[Challenge] Retype the lines of the listing word for word, beginning with the line that contains "family: Onagraceae" and continuing through the line that contains "catalogue / barcode: US 2926882".

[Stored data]

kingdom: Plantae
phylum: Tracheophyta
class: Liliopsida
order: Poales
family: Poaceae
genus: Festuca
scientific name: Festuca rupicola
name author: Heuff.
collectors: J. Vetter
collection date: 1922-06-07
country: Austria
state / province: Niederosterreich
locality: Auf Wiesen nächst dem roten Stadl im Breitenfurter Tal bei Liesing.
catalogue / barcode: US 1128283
* * *
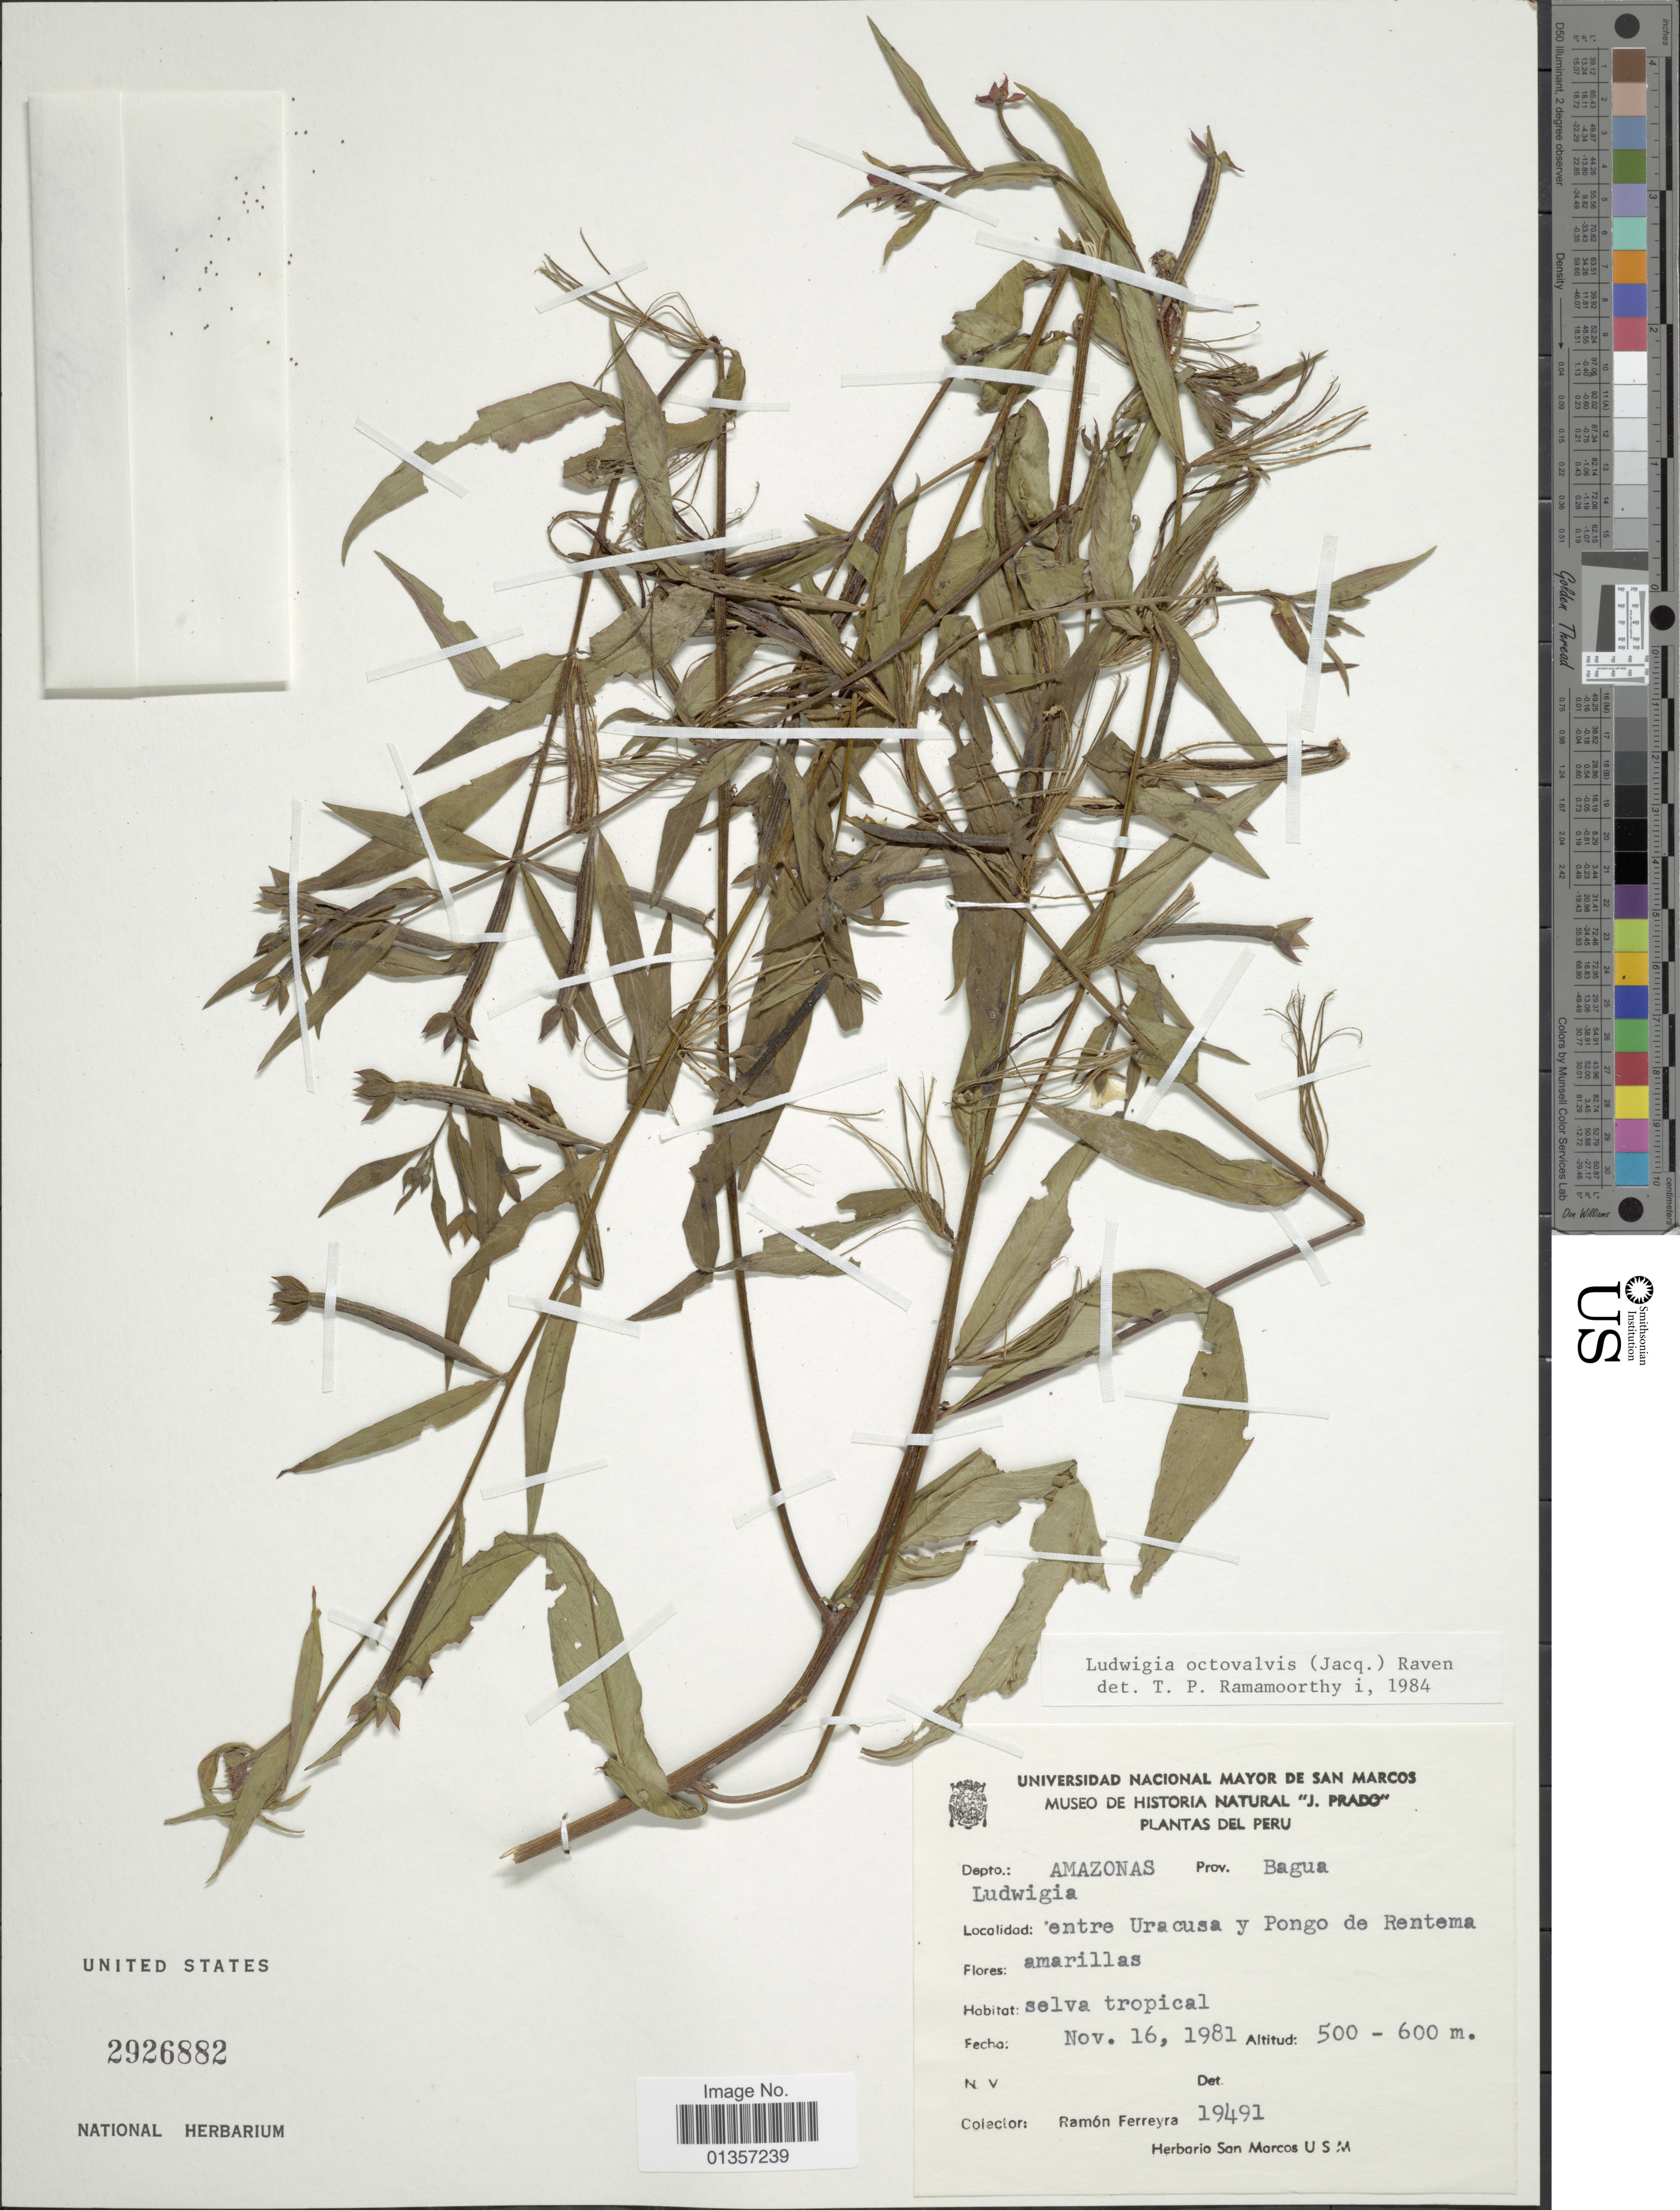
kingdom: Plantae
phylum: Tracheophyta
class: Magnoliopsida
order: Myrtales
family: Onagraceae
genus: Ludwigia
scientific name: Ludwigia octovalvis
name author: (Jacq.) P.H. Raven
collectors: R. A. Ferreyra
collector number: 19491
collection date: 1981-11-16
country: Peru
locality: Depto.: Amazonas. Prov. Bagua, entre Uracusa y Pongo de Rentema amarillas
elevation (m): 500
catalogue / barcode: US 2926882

[Output of the exercise]
family: Onagraceae
genus: Ludwigia
scientific name: Ludwigia octovalvis
name author: (Jacq.) P.H. Raven
collectors: R. A. Ferreyra
collector number: 19491
collection date: 1981-11-16
country: Peru
locality: Depto.: Amazonas. Prov. Bagua, entre Uracusa y Pongo de Rentema amarillas
elevation (m): 500
catalogue / barcode: US 2926882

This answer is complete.